━━━ Data to examine ━━━

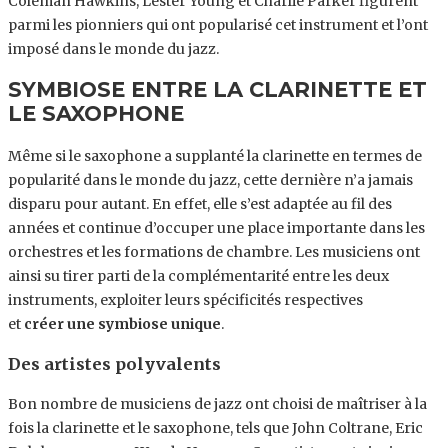
Coleman Hawkins, Lester Young et Charlie Parker figurent
parmi les pionniers qui ont popularisé cet instrument et l’ont
imposé dans le monde du jazz.
SYMBIOSE ENTRE LA CLARINETTE ET
LE SAXOPHONE
Même si le saxophone a supplanté la clarinette en termes de
popularité dans le monde du jazz, cette dernière n’a jamais
disparu pour autant. En effet, elle s’est adaptée au fil des
années et continue d’occuper une place importante dans les
orchestres et les formations de chambre. Les musiciens ont
ainsi su tirer parti de la complémentarité entre les deux
instruments, exploiter leurs spécificités respectives
et
créer une symbiose unique
.
Des artistes polyvalents
Bon nombre de musiciens de jazz ont choisi de maîtriser à la
fois la clarinette et le saxophone, tels que John Coltrane, Eric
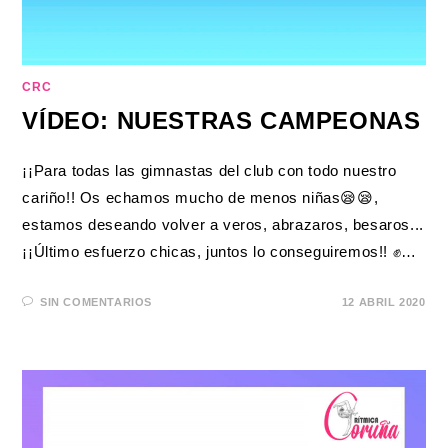
CRC
VÍDEO: NUESTRAS CAMPEONAS
¡¡Para todas las gimnastas del club con todo nuestro
cariño!! Os echamos mucho de menos niñas😪😪,
estamos deseando volver a veros, abrazaros, besaros...
¡¡Último esfuerzo chicas, juntos lo conseguiremos!! ✊…
SIN COMENTARIOS
12 ABRIL 2020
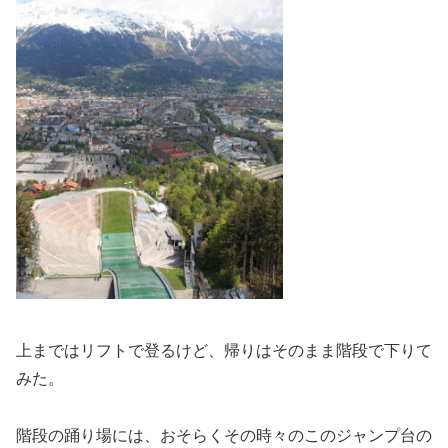
上まではリフトで登るけど、帰りはそのまま階段で下りて
みた。
階段の踊り場には、おそらくその時々のこのジャンプ台の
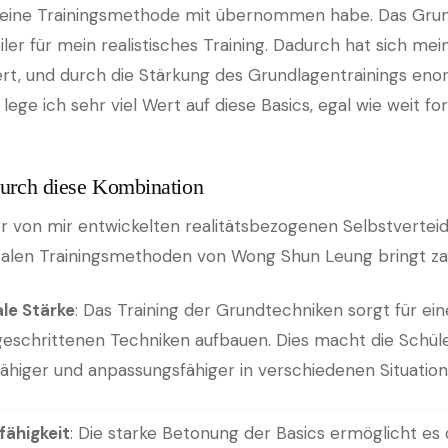
seine Trainingsmethode mit übernommen habe. Das Grund
ler für mein realistisches Training. Dadurch hat sich mei
t, und durch die Stärkung des Grundlagentrainings enor
ege ich sehr viel Wert auf diese Basics, egal wie weit fo
.
durch diese Kombination
r von mir entwickelten realitätsbezogenen Selbstvertei
len Trainingsmethoden von Wong Shun Leung bringt zahl
le Stärke
: Das Training der Grundtechniken sorgt für eine
tgeschrittenen Techniken aufbauen. Dies macht die Schül
ähiger und anpassungsfähiger in verschiedenen Situation
ähigkeit
: Die starke Betonung der Basics ermöglicht es 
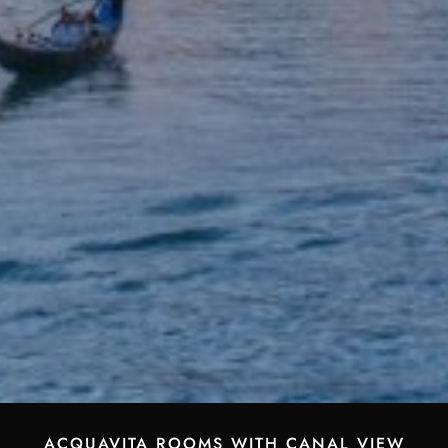
ACQUAVITA ROOMS WITH CANAL VIEW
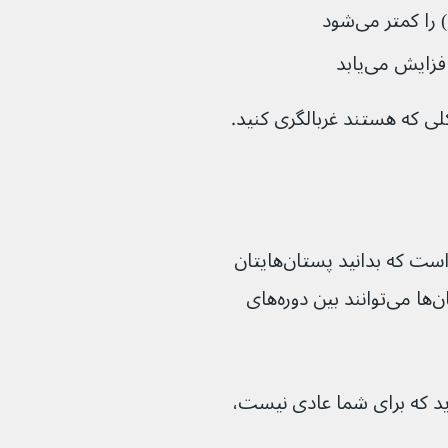
) را کمتر می‌شود 
یش می‌یابد
علاوه بر انجام غربالگری منظم پستان، مهم است که بدانید پستان‌هایتان 
به طور معمول چگونه به نظر می‌رسد. سرطان‌ها می‌توانند بین دوره‌های 
ر پستان‌های خود شدید که برای شما عادی نیست، 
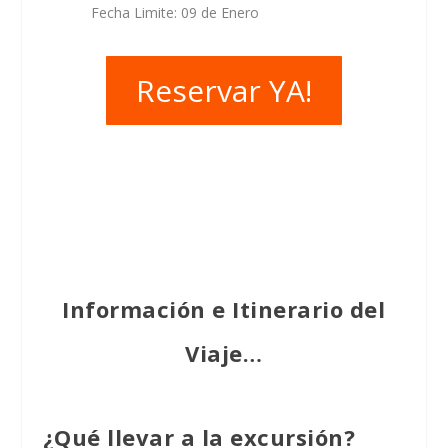
Fecha Limite: 09 de Enero
Reservar YA!
Información e Itinerario del
Viaje…
¿Qué llevar a la excursión?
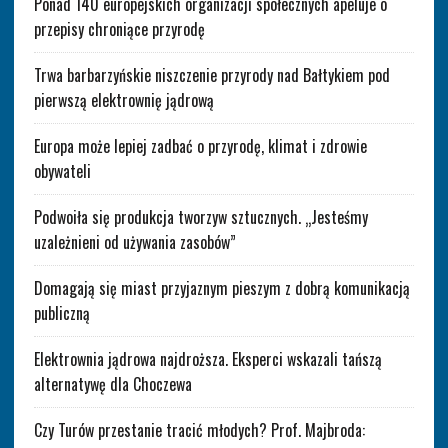
Ponad 140 europejskich organizacji społecznych apeluje o
przepisy chroniące przyrodę
Trwa barbarzyńskie niszczenie przyrody nad Bałtykiem pod
pierwszą elektrownię jądrową
Europa może lepiej zadbać o przyrodę, klimat i zdrowie
obywateli
Podwoiła się produkcja tworzyw sztucznych. „Jesteśmy
uzależnieni od używania zasobów”
Domagają się miast przyjaznym pieszym z dobrą komunikacją
publiczną
Elektrownia jądrowa najdroższa. Eksperci wskazali tańszą
alternatywę dla Choczewa
Czy Turów przestanie tracić młodych? Prof. Majbroda:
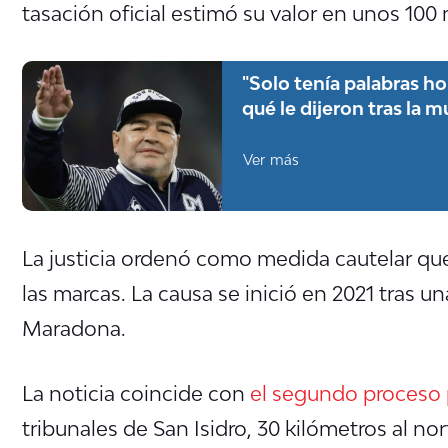
tasación oficial estimó su valor en unos 100 
"Solo tenía palabras h
qué le dijeron tras la 
Ver más
La justicia ordenó como medida cautelar qu
las marcas. La causa se inició en 2021 tras 
Maradona.
La noticia coincide con
el segundo proceso
tribunales de San Isidro, 30 kilómetros al no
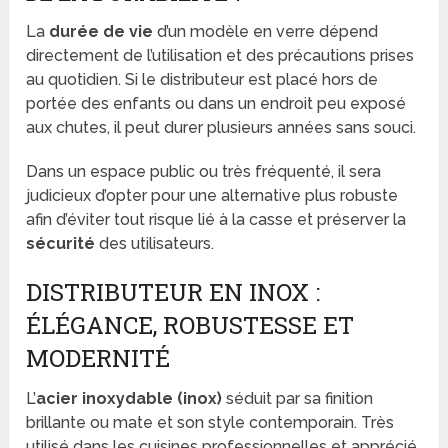
La
durée de vie
d’un modèle en verre dépend
directement de l’utilisation et des précautions prises
au quotidien. Si le distributeur est placé hors de
portée des enfants ou dans un endroit peu exposé
aux chutes, il peut durer plusieurs années sans souci.
Dans un espace public ou très fréquenté, il sera
judicieux d’opter pour une alternative plus robuste
afin d’éviter tout risque lié à la casse et préserver la
sécurité
des utilisateurs.
DISTRIBUTEUR EN INOX :
ÉLÉGANCE, ROBUSTESSE ET
MODERNITÉ
L’
acier inoxydable (inox)
séduit par sa finition
brillante ou mate et son style contemporain. Très
utilisé dans les cuisines professionnelles et apprécié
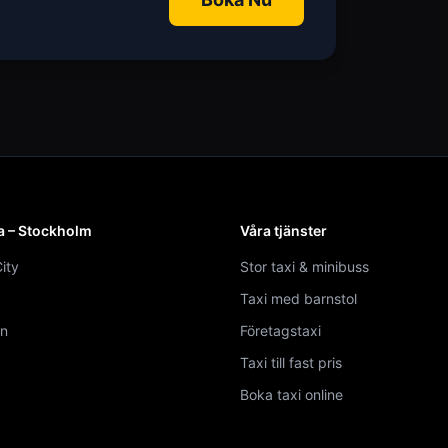
a – Stockholm
Våra tjänster
ity
Stor taxi & minibuss
Taxi med barnstol
n
Företagstaxi
Taxi till fast pris
Boka taxi online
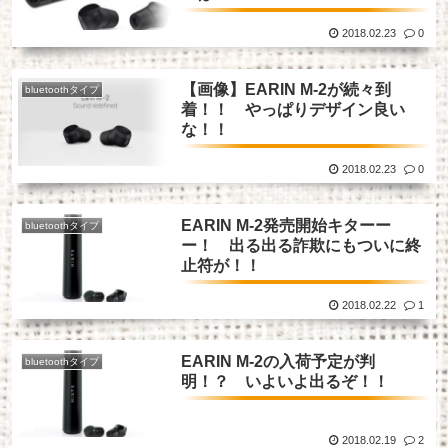
2018.02.23
0
【画像】EARIN M-2が続々到
bluetoothタイプ
着！！ やっぱりデザイン良い
な！！
2018.02.23
0
EARIN M-2発売開始キターー
bluetoothタイプ
ー！ 出る出る詐欺にもついに終
止符が！！
2018.02.22
1
EARIN M-2の入荷予定が判
bluetoothタイプ
明！？ いよいよ出るぞ！！
2018.02.19
2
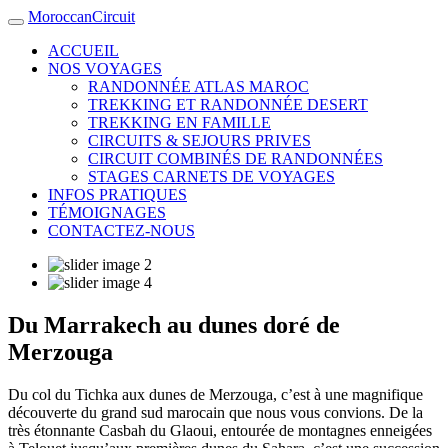
MoroccanCircuit
ACCUEIL
NOS VOYAGES
RANDONNÉE ATLAS MAROC
TREKKING ET RANDONNÉE DESERT
TREKKING EN FAMILLE
CIRCUITS & SEJOURS PRIVES
CIRCUIT COMBINÉS DE RANDONNÉES
STAGES CARNETS DE VOYAGES
INFOS PRATIQUES
TÉMOIGNAGES
CONTACTEZ-NOUS
Du Marrakech au dunes doré de
Merzouga
Du col du Tichka aux dunes de Merzouga, c’est à une magnifique
découverte du grand sud marocain que nous vous convions. De la
très étonnante Casbah du Glaoui, entourée de montagnes enneigées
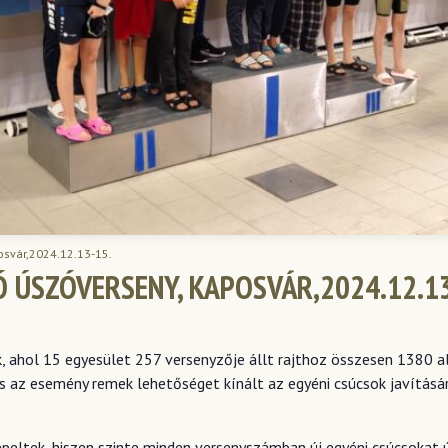
osvár,2024.12.13-15.
 ÚSZÓVERSENY, KAPOSVÁR,2024.12.13
, ahol 15 egyesület 257 versenyzője állt rajthoz összesen 1380 
 az esemény remek lehetőséget kínált az egyéni csúcsok javításár
epeltek, hiszen szinte minden versenyszámban új egyéni csúcsokat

━━━

-- Directions --
Copy out the text of every row above word for word, omitting the pictures.

-- Exercise output --
Coleman Hawkins, Lester Young et Charlie Parker figurent
parmi les pionniers qui ont popularisé cet instrument et l’ont
imposé dans le monde du jazz.
SYMBIOSE ENTRE LA CLARINETTE ET
LE SAXOPHONE
Même si le saxophone a supplanté la clarinette en termes de
popularité dans le monde du jazz, cette dernière n’a jamais
disparu pour autant. En effet, elle s’est adaptée au fil des
années et continue d’occuper une place importante dans les
orchestres et les formations de chambre. Les musiciens ont
ainsi su tirer parti de la complémentarité entre les deux
instruments, exploiter leurs spécificités respectives
et
créer une symbiose unique
.
Des artistes polyvalents
Bon nombre de musiciens de jazz ont choisi de maîtriser à la
fois la clarinette et le saxophone, tels que John Coltrane, Eric
CRC
VÍDEO: NUESTRAS CAMPEONAS
¡¡Para todas las gimnastas del club con todo nuestro
cariño!! Os echamos mucho de menos niñas😪😪,
estamos deseando volver a veros, abrazaros, besaros...
¡¡Último esfuerzo chicas, juntos lo conseguiremos!! ✊…
SIN COMENTARIOS
12 ABRIL 2020
上まではリフトで登るけど、帰りはそのまま階段で下りて
みた。
階段の踊り場には、おそらくその時々のこのジャンプ台の
seine Trainingsmethode mit übernommen habe. Das Grund
ler für mein realistisches Training. Dadurch hat sich mei
t, und durch die Stärkung des Grundlagentrainings enor
ege ich sehr viel Wert auf diese Basics, egal wie weit fo
.
durch diese Kombination
r von mir entwickelten realitätsbezogenen Selbstvertei
len Trainingsmethoden von Wong Shun Leung bringt zahl
le Stärke
: Das Training der Grundtechniken sorgt für eine
tgeschrittenen Techniken aufbauen. Dies macht die Schül
ähiger und anpassungsfähiger in verschiedenen Situation
ähigkeit
: Die starke Betonung der Basics ermöglicht es 
ACQUAVITA ROOMS WITH CANAL VIEW
) را کمتر می‌شود 
یش می‌یابد
علاوه بر انجام غربالگری منظم پستان، مهم است که بدانید پستان‌هایتان 
به طور معمول چگونه به نظر می‌رسد. سرطان‌ها می‌توانند بین دوره‌های 
ر پستان‌های خود شدید که برای شما عادی نیست، 
Fecha Limite: 09 de Enero
Reservar YA!
Información e Itinerario del
Viaje…
¿Qué llevar a la excursión?
Ponad 140 europejskich organizacji społecznych apeluje o
przepisy chroniące przyrodę
Trwa barbarzyńskie niszczenie przyrody nad Bałtykiem pod
pierwszą elektrownię jądrową
Europa może lepiej zadbać o przyrodę, klimat i zdrowie
obywateli
Podwoiła się produkcja tworzyw sztucznych. „Jesteśmy
uzależnieni od używania zasobów”
Domagają się miast przyjaznym pieszym z dobrą komunikacją
publiczną
Elektrownia jądrowa najdroższa. Eksperci wskazali tańszą
alternatywę dla Choczewa
Czy Turów przestanie tracić młodych? Prof. Majbroda:
tasación oficial estimó su valor en unos 100 
"Solo tenía palabras h
qué le dijeron tras la 
Ver más
La justicia ordenó como medida cautelar qu
las marcas. La causa se inició en 2021 tras 
Maradona.
La noticia coincide con
el segundo proceso
tribunales de San Isidro, 30 kilómetros al no
La
durée de vie
d’un modèle en verre dépend
directement de l’utilisation et des précautions prises
au quotidien. Si le distributeur est placé hors de
portée des enfants ou dans un endroit peu exposé
aux chutes, il peut durer plusieurs années sans souci.
Dans un espace public ou très fréquenté, il sera
judicieux d’opter pour une alternative plus robuste
afin d’éviter tout risque lié à la casse et préserver la
sécurité
des utilisateurs.
DISTRIBUTEUR EN INOX :
ÉLÉGANCE, ROBUSTESSE ET
MODERNITÉ
L’
acier inoxydable (inox)
séduit par sa finition
brillante ou mate et son style contemporain. Très
utilisé dans les cuisines professionnelles et apprécié
a – Stockholm
Våra tjänster
ity
Stor taxi & minibuss
Taxi med barnstol
n
Företagstaxi
Taxi till fast pris
Boka taxi online
2018.02.23
0
【画像】EARIN M-2が続々到
bluetoothタイプ
着！！ やっぱりデザイン良い
な！！
2018.02.23
0
EARIN M-2発売開始キターー
bluetoothタイプ
ー！ 出る出る詐欺にもついに終
止符が！！
2018.02.22
1
EARIN M-2の入荷予定が判
bluetoothタイプ
明！？ いよいよ出るぞ！！
2018.02.19
2
MoroccanCircuit
ACCUEIL
NOS VOYAGES
RANDONNÉE ATLAS MAROC
TREKKING ET RANDONNÉE DESERT
TREKKING EN FAMILLE
CIRCUITS & SEJOURS PRIVES
CIRCUIT COMBINÉS DE RANDONNÉES
STAGES CARNETS DE VOYAGES
INFOS PRATIQUES
TÉMOIGNAGES
CONTACTEZ-NOUS
Du Marrakech au dunes doré de
Merzouga
Du col du Tichka aux dunes de Merzouga, c’est à une magnifique
découverte du grand sud marocain que nous vous convions. De la
très étonnante Casbah du Glaoui, entourée de montagnes enneigées
osvár,2024.12.13-15.
 ÚSZÓVERSENY, KAPOSVÁR,2024.12.13
, ahol 15 egyesület 257 versenyzője állt rajthoz összesen 1380 
 az esemény remek lehetőséget kínált az egyéni csúcsok javításár
epeltek, hiszen szinte minden versenyszámban új egyéni csúcsokat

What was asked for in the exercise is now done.